— Assignment —
Stop after the line with "Now available with". Up to that point, output every line of the listing below exactly from the first one onward, skipping pictures.

+ + + + +

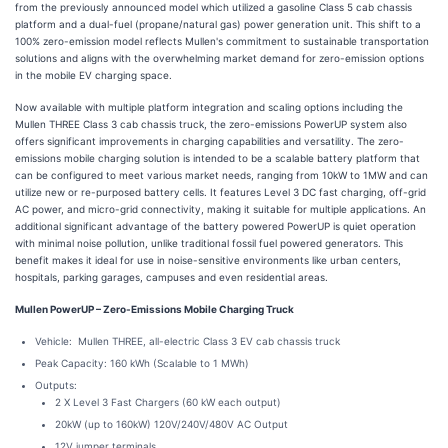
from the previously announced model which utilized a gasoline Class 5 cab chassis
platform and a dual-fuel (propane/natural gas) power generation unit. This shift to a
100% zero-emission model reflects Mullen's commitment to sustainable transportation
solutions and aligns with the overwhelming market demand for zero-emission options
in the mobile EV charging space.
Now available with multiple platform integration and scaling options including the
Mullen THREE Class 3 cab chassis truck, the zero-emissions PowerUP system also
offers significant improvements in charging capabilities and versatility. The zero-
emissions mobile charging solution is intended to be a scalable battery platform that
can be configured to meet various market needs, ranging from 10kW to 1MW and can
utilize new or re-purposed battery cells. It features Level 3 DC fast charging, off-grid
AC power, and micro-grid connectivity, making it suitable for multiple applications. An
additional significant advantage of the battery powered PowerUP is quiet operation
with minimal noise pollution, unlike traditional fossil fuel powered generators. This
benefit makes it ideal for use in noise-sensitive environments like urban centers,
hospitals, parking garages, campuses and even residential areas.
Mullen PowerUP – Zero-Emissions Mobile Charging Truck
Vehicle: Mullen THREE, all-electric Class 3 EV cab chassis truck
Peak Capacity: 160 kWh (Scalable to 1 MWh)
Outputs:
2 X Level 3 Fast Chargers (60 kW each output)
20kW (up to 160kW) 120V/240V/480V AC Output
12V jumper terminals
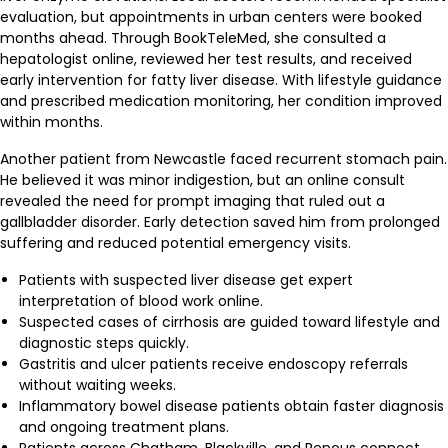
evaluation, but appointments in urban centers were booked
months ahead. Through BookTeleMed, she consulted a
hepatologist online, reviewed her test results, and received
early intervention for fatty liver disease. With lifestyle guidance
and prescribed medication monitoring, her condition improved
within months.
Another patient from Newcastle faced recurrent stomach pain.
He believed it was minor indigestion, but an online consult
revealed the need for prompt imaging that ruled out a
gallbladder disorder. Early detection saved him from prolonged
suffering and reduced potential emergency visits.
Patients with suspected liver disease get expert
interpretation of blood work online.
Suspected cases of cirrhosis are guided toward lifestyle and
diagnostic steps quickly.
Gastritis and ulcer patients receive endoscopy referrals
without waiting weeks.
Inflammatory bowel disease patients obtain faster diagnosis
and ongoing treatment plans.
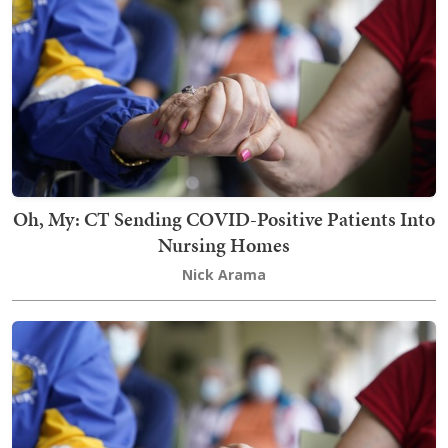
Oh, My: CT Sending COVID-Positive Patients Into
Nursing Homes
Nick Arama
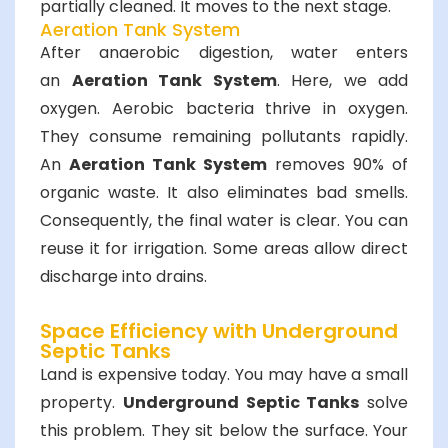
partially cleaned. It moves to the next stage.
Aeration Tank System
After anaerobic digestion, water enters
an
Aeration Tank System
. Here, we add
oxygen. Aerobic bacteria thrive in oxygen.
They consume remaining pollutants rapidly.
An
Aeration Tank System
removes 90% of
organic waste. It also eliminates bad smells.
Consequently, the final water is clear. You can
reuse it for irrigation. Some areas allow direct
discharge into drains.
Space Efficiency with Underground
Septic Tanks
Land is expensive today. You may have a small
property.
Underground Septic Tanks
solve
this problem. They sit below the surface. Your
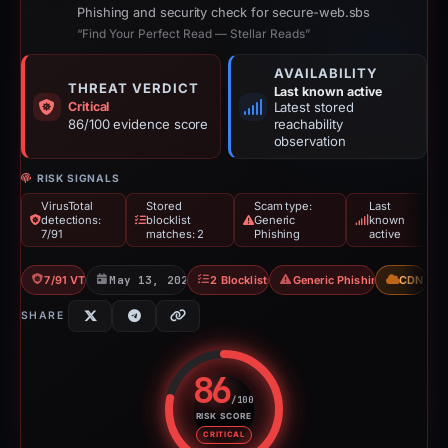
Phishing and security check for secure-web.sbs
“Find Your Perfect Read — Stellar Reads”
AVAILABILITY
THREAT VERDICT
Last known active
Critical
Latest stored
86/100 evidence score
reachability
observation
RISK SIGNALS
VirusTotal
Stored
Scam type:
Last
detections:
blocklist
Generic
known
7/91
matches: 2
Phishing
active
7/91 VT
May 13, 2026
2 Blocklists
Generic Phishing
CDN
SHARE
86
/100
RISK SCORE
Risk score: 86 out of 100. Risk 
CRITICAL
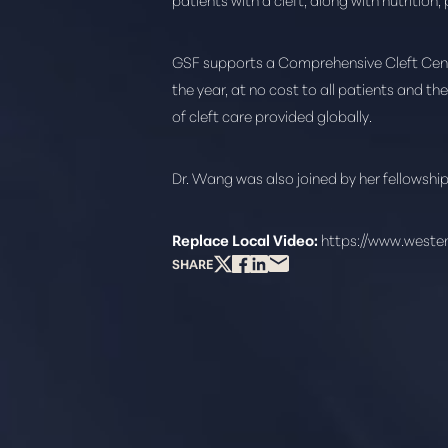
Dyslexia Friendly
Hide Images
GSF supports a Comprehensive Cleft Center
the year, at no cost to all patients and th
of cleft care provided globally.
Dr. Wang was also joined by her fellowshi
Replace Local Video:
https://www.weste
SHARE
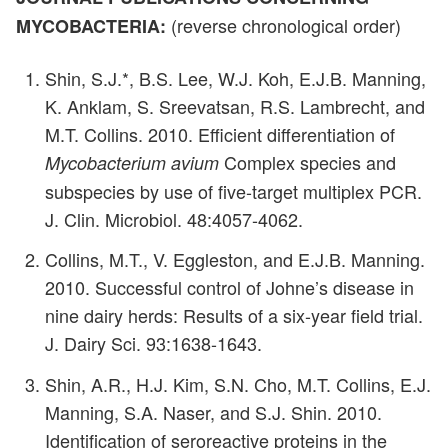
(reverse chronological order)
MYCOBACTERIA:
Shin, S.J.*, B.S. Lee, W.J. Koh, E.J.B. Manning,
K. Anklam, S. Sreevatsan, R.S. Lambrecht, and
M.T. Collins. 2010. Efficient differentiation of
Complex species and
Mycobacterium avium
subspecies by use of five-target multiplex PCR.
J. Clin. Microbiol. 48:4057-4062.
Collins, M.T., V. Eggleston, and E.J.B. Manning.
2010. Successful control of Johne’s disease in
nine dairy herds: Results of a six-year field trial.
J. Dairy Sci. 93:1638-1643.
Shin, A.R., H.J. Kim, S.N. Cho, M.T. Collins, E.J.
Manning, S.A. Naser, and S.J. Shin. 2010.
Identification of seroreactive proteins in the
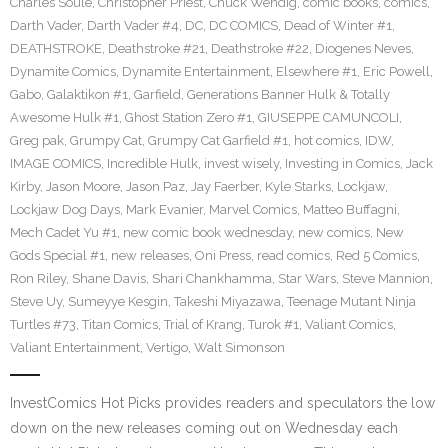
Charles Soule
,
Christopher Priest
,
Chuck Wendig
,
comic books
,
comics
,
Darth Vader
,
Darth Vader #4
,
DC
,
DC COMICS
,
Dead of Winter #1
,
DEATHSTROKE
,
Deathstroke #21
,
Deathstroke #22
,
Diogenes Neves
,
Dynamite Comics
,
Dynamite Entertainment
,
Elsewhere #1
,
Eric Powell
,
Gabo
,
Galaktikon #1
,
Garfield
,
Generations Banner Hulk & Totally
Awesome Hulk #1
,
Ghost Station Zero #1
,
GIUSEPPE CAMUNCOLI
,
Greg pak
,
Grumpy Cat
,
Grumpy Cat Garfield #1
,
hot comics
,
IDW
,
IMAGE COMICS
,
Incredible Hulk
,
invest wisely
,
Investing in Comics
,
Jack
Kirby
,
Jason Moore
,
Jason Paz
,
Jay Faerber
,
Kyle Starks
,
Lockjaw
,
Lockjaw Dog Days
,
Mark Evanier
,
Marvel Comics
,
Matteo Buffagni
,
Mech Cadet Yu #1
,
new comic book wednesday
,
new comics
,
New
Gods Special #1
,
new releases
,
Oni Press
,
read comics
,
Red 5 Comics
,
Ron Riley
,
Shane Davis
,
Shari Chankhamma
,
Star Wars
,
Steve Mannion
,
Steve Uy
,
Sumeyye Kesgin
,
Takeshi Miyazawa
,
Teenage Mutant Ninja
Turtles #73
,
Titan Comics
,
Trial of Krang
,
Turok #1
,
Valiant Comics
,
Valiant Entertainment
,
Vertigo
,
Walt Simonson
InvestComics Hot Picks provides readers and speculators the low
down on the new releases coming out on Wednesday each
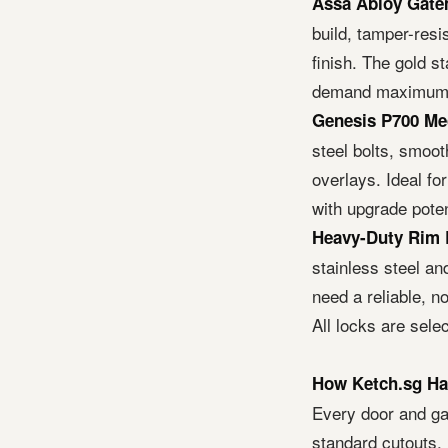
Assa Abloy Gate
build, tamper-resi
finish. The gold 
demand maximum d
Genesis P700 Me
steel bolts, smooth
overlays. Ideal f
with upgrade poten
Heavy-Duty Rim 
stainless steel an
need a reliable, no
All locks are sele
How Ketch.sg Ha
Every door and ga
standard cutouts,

+ + + + +

— Answer —
from the previously announced model which utilized a gasoline Class 5 cab chassis
platform and a dual-fuel (propane/natural gas) power generation unit. This shift to a
100% zero-emission model reflects Mullen's commitment to sustainable transportation
solutions and aligns with the overwhelming market demand for zero-emission options
in the mobile EV charging space.
Now available with multiple platform integration and scaling options including the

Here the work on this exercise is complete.